Because of a self-imposed postseason tournament ban, Louisville’s season will come to an end after just two more games with a home outing against Georgia Tech Tuesday night and a prime-time game at Virginia Saturday night.
No high seed awaits the Cardinals in either the Atlantic Coast Conference tournament or the NCAA tourney that follows.
Nevertheless, this team has earned a special spot in Rick Pitino’s coaching legacy.
“This is the most overachieving team I’ve coached in my life outside of Providence in ’87,” he says, “because mentally they’ve been just let down like balloon burst, and you would think right now we’re playing for a one seed how hard we’re playing.”
Pitino’s remarks came minutes after the Cardinals battled Miami on more than even terms for 36 minutes before going cold over the final four minutes and losing 73-65. Three days earlier, the Cardinals had notched a hard-earned 67-60 road win over Pittsburgh.
“We beat Pitt on the road with two walk-ons in the game, and we go on a 7-0 run,” he said. “We play a great first half here. We’re playing so hard that this is probably the team that I will appreciate the most.
“Now we won’t hang any banners, we won’t have any Final Fours. But personally, after coaching 41 years, I think I’ll look back and appreciate this team so much.”

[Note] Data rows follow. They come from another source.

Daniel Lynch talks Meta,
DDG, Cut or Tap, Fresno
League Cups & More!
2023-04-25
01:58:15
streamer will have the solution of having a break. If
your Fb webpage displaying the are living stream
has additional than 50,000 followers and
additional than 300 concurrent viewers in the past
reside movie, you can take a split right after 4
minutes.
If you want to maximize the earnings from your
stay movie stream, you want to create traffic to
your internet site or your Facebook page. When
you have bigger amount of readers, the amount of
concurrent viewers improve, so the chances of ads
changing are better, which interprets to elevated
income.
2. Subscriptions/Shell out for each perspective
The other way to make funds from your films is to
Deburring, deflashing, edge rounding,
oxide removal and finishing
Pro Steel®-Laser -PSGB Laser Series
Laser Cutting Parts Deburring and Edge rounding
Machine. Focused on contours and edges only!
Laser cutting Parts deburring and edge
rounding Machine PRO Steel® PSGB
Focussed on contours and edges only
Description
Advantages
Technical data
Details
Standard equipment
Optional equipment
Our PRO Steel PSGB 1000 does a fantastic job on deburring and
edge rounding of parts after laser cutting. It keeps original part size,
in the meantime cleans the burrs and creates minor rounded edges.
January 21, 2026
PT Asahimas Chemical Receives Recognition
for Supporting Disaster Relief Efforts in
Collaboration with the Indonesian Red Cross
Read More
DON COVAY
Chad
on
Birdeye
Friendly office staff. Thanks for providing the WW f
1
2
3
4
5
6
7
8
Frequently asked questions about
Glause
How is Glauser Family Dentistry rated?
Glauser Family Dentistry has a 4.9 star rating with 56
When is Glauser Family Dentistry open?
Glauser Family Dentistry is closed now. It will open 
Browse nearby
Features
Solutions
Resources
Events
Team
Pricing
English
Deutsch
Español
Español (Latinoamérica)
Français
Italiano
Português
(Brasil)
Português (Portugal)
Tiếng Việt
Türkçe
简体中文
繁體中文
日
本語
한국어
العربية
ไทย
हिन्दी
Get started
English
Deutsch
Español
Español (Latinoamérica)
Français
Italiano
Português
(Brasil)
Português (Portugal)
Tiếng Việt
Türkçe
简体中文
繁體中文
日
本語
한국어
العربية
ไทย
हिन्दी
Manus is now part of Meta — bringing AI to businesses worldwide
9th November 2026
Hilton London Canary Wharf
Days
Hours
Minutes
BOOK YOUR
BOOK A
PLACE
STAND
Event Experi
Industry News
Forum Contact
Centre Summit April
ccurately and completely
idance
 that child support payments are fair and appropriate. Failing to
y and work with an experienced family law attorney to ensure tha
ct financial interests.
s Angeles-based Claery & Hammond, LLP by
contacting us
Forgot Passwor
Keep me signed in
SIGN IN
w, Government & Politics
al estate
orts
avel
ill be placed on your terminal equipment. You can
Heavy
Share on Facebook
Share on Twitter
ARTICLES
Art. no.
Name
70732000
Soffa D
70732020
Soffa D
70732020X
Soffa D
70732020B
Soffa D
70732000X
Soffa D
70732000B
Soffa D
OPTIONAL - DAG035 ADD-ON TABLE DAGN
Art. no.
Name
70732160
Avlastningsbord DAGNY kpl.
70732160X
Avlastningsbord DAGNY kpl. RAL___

The situation is somewhat akin to the circumstances Pitino faced his first year at Kentucky, but with key differences.
That team overachieved, he said, but the players knew going into the season that they weren’t going anywhere in March because of probation penalties resulting from violations of the previous staff.
These Cardinals were off to a 7-2 start in ACC play and had just beaten North Carolina when the word came from school administration that it was self-imposing the ban in anticipation of potential NCAA sanctions stemming from an investigation into an alleged recruiting scandal involving strippers and prostitutes.
“The Kentucky team that year was a great group of guys that certainly overachieved,” Pitino said, looking back at the Wildcats’ 1989-90 season. “But they were .500. This team is 22-7. And if we were healthy, who knows. If we had Anas and Mangok, who knows what we would be.”
The Cardinals lost Mangok Mathiang (7.1 points, 5.7 rebounds, 1.2 blocks) to a broken foot in December and Anas Mahmoud (2.2/3.0/1.3) to an ankle injury just a couple of weeks ago, leaving Chinanu Onuaku to do the heavy lifting inside.
In fact, Pitino said, just three days before getting the word of the ban, he was showing his players video of Louisville’s recent Final Four appearances, which include the 2013 national title, to acclimate them to what is demanded of a team to mount a deep tournament run. Suddenly, he had to edit his message.
“My line was let’s get better, not bitter,” he said. “And let’s do something about it on the court.
“Most teams, here’s what they would do. They wouldn’t quit. But they would say, ‘Let me get some points tonight. We’re not going anywhere, let me get mine tonight.’ And this team doesn’t do that. That’s the thing I appreciate the most as a coach.”
The Cardinals beat Boston College the day after learning of the ban, then lost their next two at Duke and at Notre Dame. But they bounced back from those losses with wins over Syracuse and Duke in the rematch to put themselves within reach of their adjusted goal of winning the ACC’s regular-season title.
The loss to the Hurricanes, however, leaves them a game behind North Carolina and Miami in the standings. The Tar Heels and Hurricanes each are 12-4 in league play. Louisville is 11-5, tied with Virginia for third.
“They won’t get down,” Pitino said of his players. “We got two more games left. They’ll play just like they did tonight. They may get beat, but they’ll play just like they did tonight.”
Senior guard Trey Lewis, who, along with Damion Lee, came to Louisville as a graduate transfer just to have a shot at an NCAA appearance, expects that to happen.
“We have to finish off,” Lewis said. “That’s who we are as a team. We’re a team that’s been persevering all year, so we’re going to finish strong.”